Caminaba por la calle, plena Alameda, buscando una picá que me dieron para comprar rollos de fotos cuando sonó mi celular (no es de mi orgullo y todavía me ruborizo cada vez que lo escucho). Era la Carola, una amiga que trabaja en el complejo deportivo de la UC y que, entre la bulla de las micros, sonaba agitada:
- Amanda, me dijo, te necesito. El Intendente de Melipilla tiene un amigo que tiene a su niñita de ocho meses muy enferma y no tiene plata para comprar la máquina que le puede salvar la vida...
La Carola me relató un melodrama y medio y yo no sabía si era esmog o la historia, pero estaba llorando en plena calle, colorada de vergüenza, sin saber qué tenía yo que ver en todo esto.
"¡Caro, le dije, anda al grano poh!" y me resumió que había un evento con el equipo de fútbol adulto de la Católica que esa noche iba a ir a jugar contra Melipilla un amistoso a beneficencia... "y necesitamos un equipo femenino que haga de preliminar para atraer más gente...", me gritó por el celular.
- Guáááá, me estás leseando, Caro
- No para nada, ¿qué me dices?
- Que sí. Déjamelo a mí que yo junto unas catorce y vamos a Melipilla, pero con una condición.
- ¿Cuál?
- Que tú juegues en mi equipo...
Hubo un largo silencio.
Luego de llamar y buscar, me costó bastante explicarle a cada una de mis amigas de lo que se trataba, pero funcionó porque junté a dieciséis que estaban felices de jugar fútbol en un estadio de verdad.
A las seis nos recogió el bus que nos puso la Caro. En el viaje fuimos armando los dos equipos, unas jugaríamos de rojo y las otras de azul, algo así como UC contra un combinado nacional (no, nada que ver con el pisco).
Entre tanto taco, llegamos un poco tarde a Melipilla y el fútbol de los hombres ya había empezado. La Caro, nerviosa, nos habló algo de problemas de horario y que en vez de preliminar íbamos a jugar en el entretiempo de ese partido para entretener a la gente.
Hacía mucho frío para pantalones cortos, así que, cuando el primer tiempo aún se jugaba, nos fuimos a un costado para calentar unos diez minutos. En eso nos pilló el pitazo del árbitro que marcaba nuestro turno.
En esos quince minutos de fama había que demostrar que no éramos ni cuicas ni tampoco minitas de colegios caros ni malas para el fútbol.
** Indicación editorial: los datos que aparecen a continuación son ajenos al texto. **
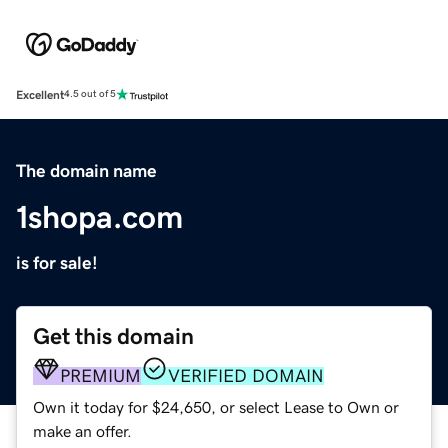
Excellent
4.5 out of 5
The domain name
1shopa.com
is for sale!
Get this domain
PREMIUM
VERIFIED DOMAIN
Own it today for $24,650, or select Lease to Own or
make an offer.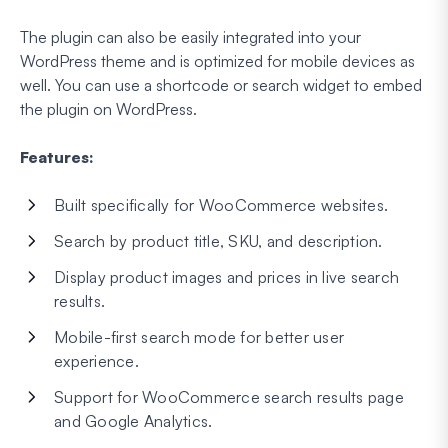
The plugin can also be easily integrated into your
WordPress theme and is optimized for mobile devices as
well. You can use a shortcode or search widget to embed
the plugin on WordPress.
Features:
Built specifically for WooCommerce websites.
Search by product title, SKU, and description.
Display product images and prices in live search
results.
Mobile-first search mode for better user
experience.
Support for WooCommerce search results page
and Google Analytics.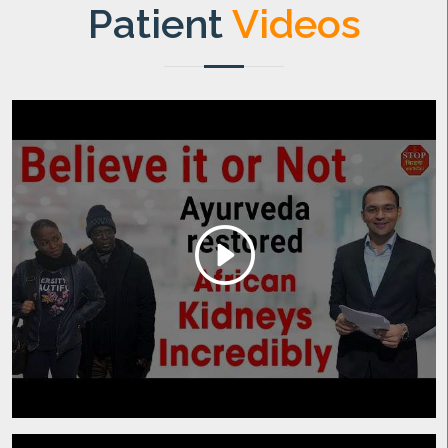
Patient
Videos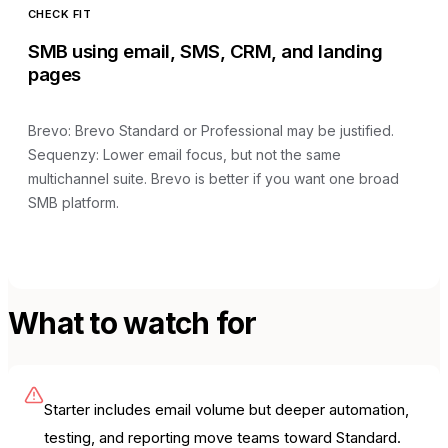
CHECK FIT
SMB using email, SMS, CRM, and landing
pages
Brevo
:
Brevo Standard or Professional may be justified
.
Sequenzy:
Lower email focus, but not the same
multichannel suite
.
Brevo is better if you want one broad
SMB platform.
What to watch for
Starter includes email volume but deeper automation,
testing, and reporting move teams toward Standard.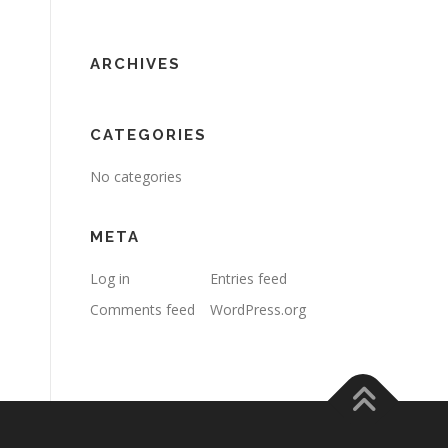
ARCHIVES
CATEGORIES
No categories
META
Log in
Entries feed
Comments feed
WordPress.org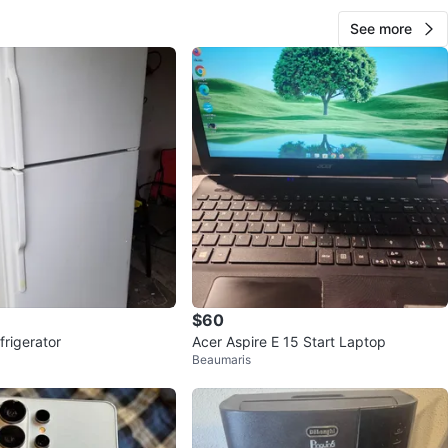
See more
$60
frigerator
Acer Aspire E 15 Start Laptop
Beaumaris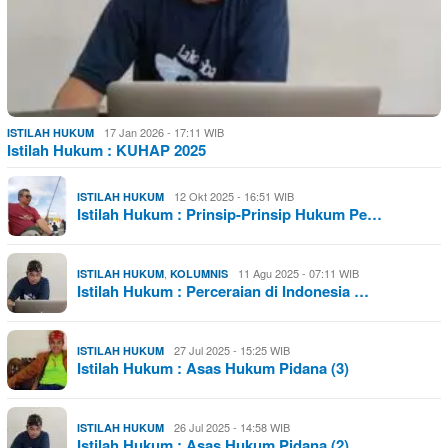
17 Jan 2026 - 17:11 WIB
ISTILAH HUKUM
Istilah Hukum : KUHAP 2025
12 Okt 2025 - 16:51 WIB
ISTILAH HUKUM
Istilah Hukum : Prinsip-Prinsip Hukum Pe…
,
11 Agu 2025 - 07:11 WIB
ISTILAH HUKUM
KOLUMNIS
Istilah Hukum : Perceraian di Indonesia …
27 Jul 2025 - 15:25 WIB
ISTILAH HUKUM
Istilah Hukum : Asas Hukum Pidana (3)
26 Jul 2025 - 14:58 WIB
ISTILAH HUKUM
Istilah Hukum : Asas Hukum Pidana (2)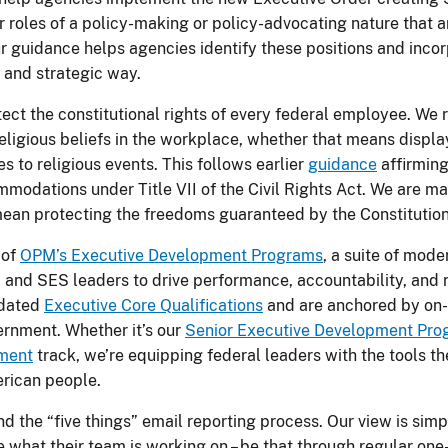
 roles of a policy-making or policy-advocating nature that a
ur guidance helps agencies identify these positions and incor
 and strategic way.
ect the constitutional rights of every federal employee. We
religious beliefs in the workplace, whether that means displa
es to religious events. This follows earlier
guidance
affirming
odations under Title VII of the Civil Rights Act. We are maki
ean protecting the freedoms guaranteed by the Constitution
 of
OPM’s Executive Development Programs
, a suite of mode
 and SES leaders to drive performance, accountability, and 
pdated
Executive Core Qualifications
and are anchored by on
rnment. Whether it’s our
Senior Executive Development Pr
nment
track, we’re equipping federal leaders with the tools t
erican people.
d the “five things” email reporting process. Our view is sim
ze what their team is working on – be that through regular one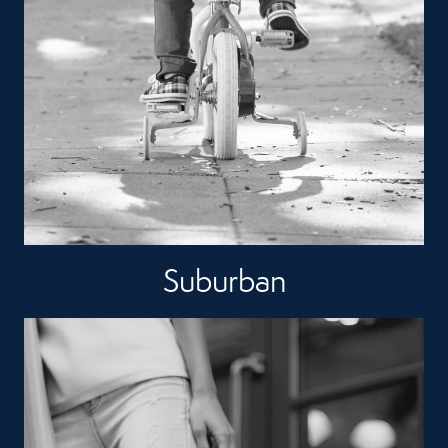
Suburban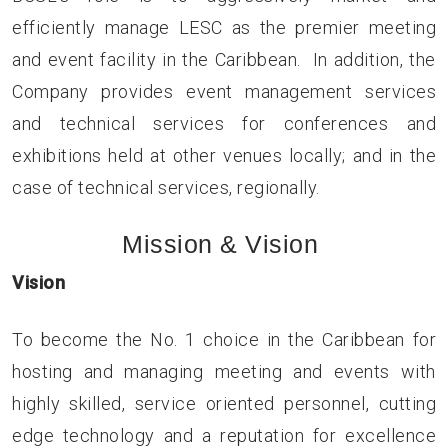
efficiently manage LESC as the premier meeting
and event facility in the Caribbean. In addition, the
Company provides event management services
and technical services for conferences and
exhibitions held at other venues locally; and in the
case of technical services, regionally.
Mission & Vision
Vision
To become the No. 1 choice in the Caribbean for
hosting and managing meeting and events with
highly skilled, service oriented personnel, cutting
edge technology and a reputation for excellence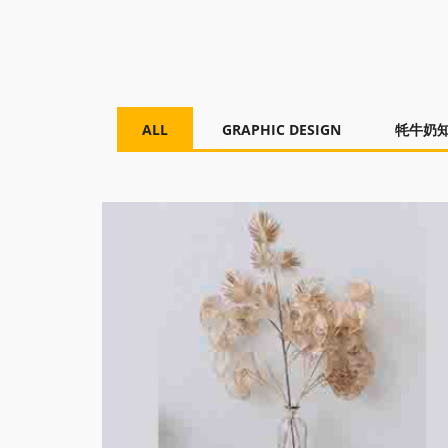
ALL
GRAPHIC DESIGN
牦牛奶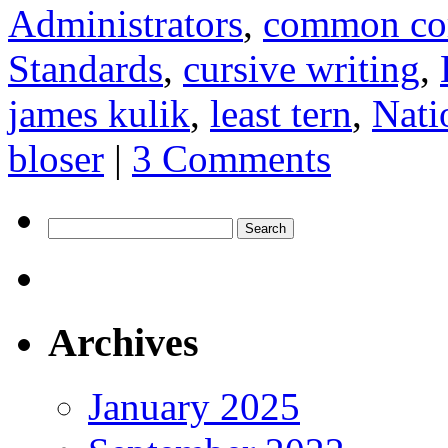
Administrators
,
common co
Standards
,
cursive writing
,
james kulik
,
least tern
,
Nati
bloser
|
3 Comments
Search
for:
Archives
January 2025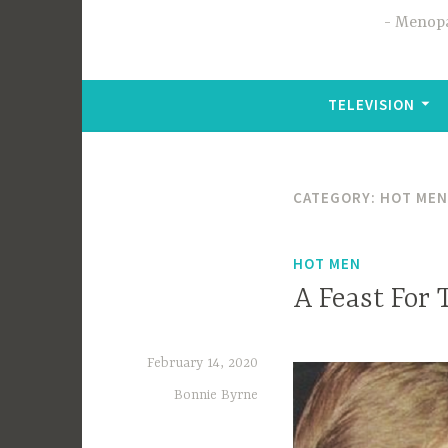
Menopa
TELEVISION
CATEGORY:
HOT MEN
HOT MEN
A Feast For 
February 14, 2020
Bonnie Byrne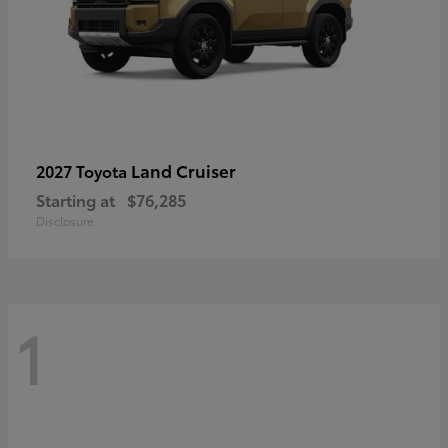
Land Cruiser
2027 Toyota
Starting at
$76,285
Disclosure
1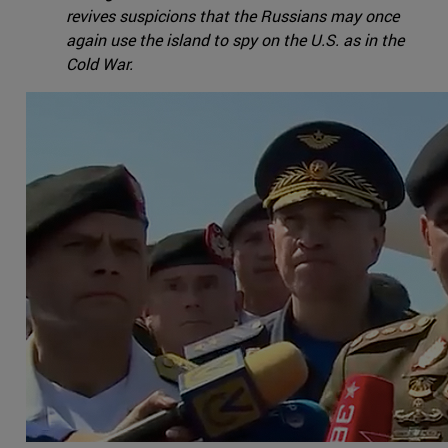
revives suspicions that the Russians may once
again use the island to spy on the U.S. as in the
Cold War.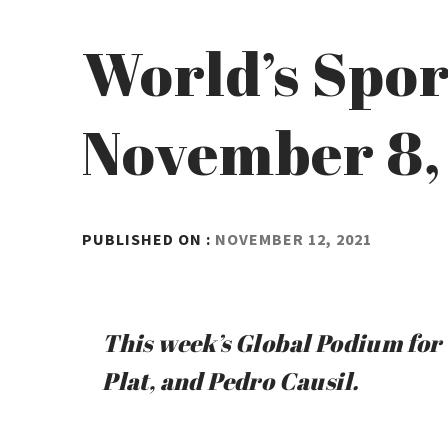
World’s Spor
November 8,
BY
PUBLISHED ON :
NOVEMBER 12, 2021
ADMIN
This week’s Global Podium for 
Plat, and Pedro Causil.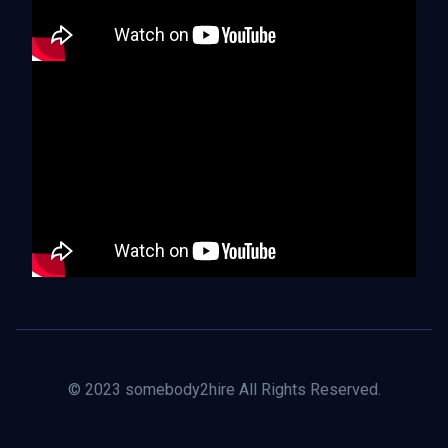
© 2023 somebody2hire All Rights Reserved.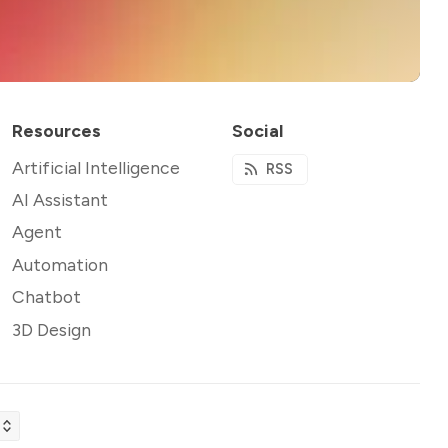
Resources
Social
Artificial Intelligence
RSS
AI Assistant
Agent
Automation
Chatbot
3D Design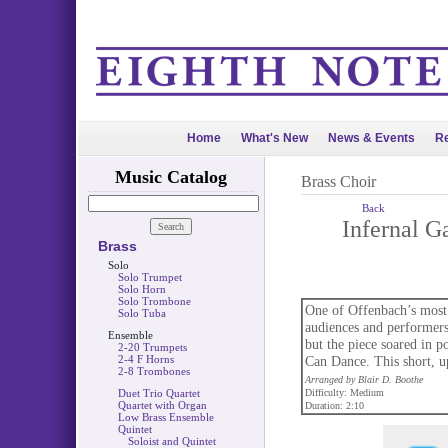
Home
What's New
News & Events
Re
Music Catalog
Brass Choir
Back
Infernal G
Brass
Solo
Solo Trumpet
Solo Horn
Solo Trombone
One of Offenbach’s most 
Solo Tuba
audiences and performers
Ensemble
but the piece soared in 
2-20 Trumpets
2-4 F Horns
Can Dance. This short, u
2-8 Trombones
Arranged by Blair D. Boothe
Duet Trio Quartet
Difficulty: Medium
Quartet with Organ
Duration: 2:10
Low Brass Ensemble
Quintet
Soloist and Quintet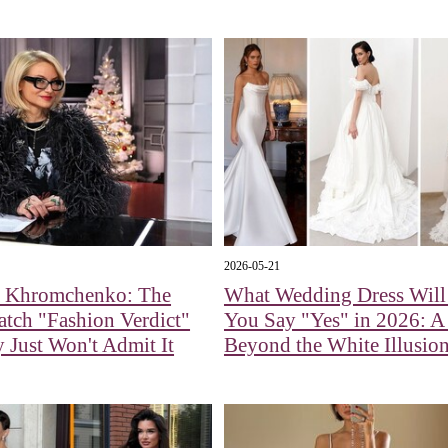
2026-05-21
a Khromchenko: The
What Wedding Dress Wil
tch "Fashion Verdict"
You Say "Yes" in 2026: 
Just Won't Admit It
Beyond the White Illusio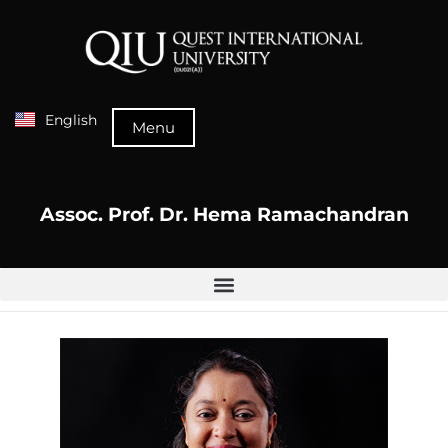
English
Menu
Assoc. Prof. Dr. Hema Ramachandran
Había que intentar no matarse de la risa o de la rabia con los mil y un piropos que caían de las graderías. Había que jugar lo mejor que se pudiese, ocho por lado en una cancha gigante de fútbol verdadera y con una cantidad abismante -para nuestra corta trayectoria- de público.
Todas estábamos nerviosas, pese a que sabíamos que era por una buena causa, pero el nervio -aunque era rico y extraño- estaba presente todo el tiempo. Jugamos veinte honrosos minutos de buen fútbol. Fue una increíble experiencia: las luces; la arquera pegándose voladas; la gente; la Laura tropezándose en el área y quedando con los calzones al aire; los aplausos, y las risas. Fuimos más un montaje teatral que dieciséis deportistas; éramos como la atracción, pero no la calidad, y la verdad, nada nos importaba, fuimos a ayudar, queríamos aprovechar de jugar y lo hicimos.
El combinado nacional (que era mi equipo) ganó uno a cero, con gol de... la Carola, que al final accedió y jugó con nosotras, pero el resultado casi daba lo mismo.
Cuando llegaron los futbolistas a la cancha para reanudar el segundo tiempo, tuvimos que salir de la cancha, no sin antes sacarnos una buena foto grupal para la prensa con todo el plantel de la UC.
Búsquenme, estoy al lado del Pipo Gorosito.